Address the gap between study and production honestly
Hiring managers understand that entry-level candidates have not worked in production environments. What they are looking for is intellectual honesty and learning orientation. A summary line like "I have built projects in PHP/MySQL and am currently learning Docker and deployment basics" is far more credible than overclaiming.
Common Interview Questions
What is the difference between GET and POST HTTP methods?
Why they ask this
A foundational web development concept tested in virtually every SA junior developer interview.
Sample Answer
GET is used to retrieve data from a server. The request parameters are included in the URL, which means the data is visible and the request can be bookmarked or cached. POST is used to send data to the server to create or update a resource. The data is in the request body, not the URL, which makes it more appropriate for sensitive data like passwords or form submissions. As a rule: GET for reading, POST for writing.
Red flag answer
Saying only "GET fetches data and POST submits forms" without understanding visibility, caching, or idempotency. Shows surface-level knowledge.
Explain what a database JOIN does and when you would use it.
Why they ask this
SQL is expected knowledge for full-stack and back-end roles. This is one of the most common practical questions.
Sample Answer
A JOIN combines rows from two or more tables based on a related column. I would use it when I need data that lives in more than one table. For example, if I have a users table and an orders table, and I want to list every order alongside the customer's name, I would JOIN on the user_id field. An INNER JOIN returns only rows with matching values in both tables. A LEFT JOIN returns all rows from the left table and matching rows from the right, with NULL for non-matches.

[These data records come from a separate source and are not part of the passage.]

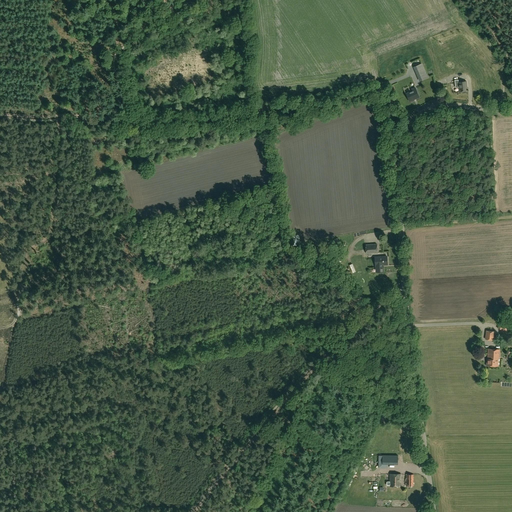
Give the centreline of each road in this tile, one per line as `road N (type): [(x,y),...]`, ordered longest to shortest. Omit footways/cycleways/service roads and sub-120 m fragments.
road 1 (unclassified): [(433,511),(400,226),(397,151),(408,120)]
road 2 (track): [(194,511),(368,313),(405,293)]
road 3 (track): [(131,120),(219,117),(347,97)]
road 4 (track): [(188,0),(118,56),(131,120)]
road 5 (track): [(0,114),(131,120)]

A page on your website is loading slowly. How would you investigate and fix it?
Why they ask this
Performance troubleshooting is a real-world skill. SA clients often have users on slower mobile connections, making this especially relevant.
Sample Answer
I would start with browser DevTools, specifically the Network and Performance tabs, to see which resources are taking longest to load. Common culprits are unoptimised images, too many HTTP requests, unminified CSS and JavaScript, or slow database queries. For images, I would compress them and consider lazy loading. For scripts, I would minify and defer non-critical JavaScript. For database performance, I would check whether slow queries are missing indexes. I would then retest using Lighthouse to verify the improvement.
What is the difference between a session and a cookie in PHP?
Why they ask this
PHP is widely used in SA web development, particularly in agencies and legacy systems. Authentication handling is a common junior task.
Sample Answer
A cookie is stored on the client side (the browser) and has a configurable expiry time. It is sent with every request to the server for the relevant domain. A session is stored on the server, and only a session ID is stored on the client in a cookie. Sessions are more secure because the actual data never leaves the server. I would use sessions for login authentication and cookies for less sensitive persistent data like user preferences.
Describe your development process when you start a new project.
Why they ask this
SA employers want developers with structure and discipline, not just people who start coding immediately.
Sample Answer
I start by clarifying the requirements and sketching a rough wireframe, even for a small project. Then I plan the data structure and set up a Git repository with a clear commit convention before writing any code. I build the back-end logic first, test the data flow, then work on the front-end. I commit regularly with descriptive messages. Before submitting or deploying, I review my own code once as if I am a reviewer seeing it for the first time. I find I catch at least two things every time.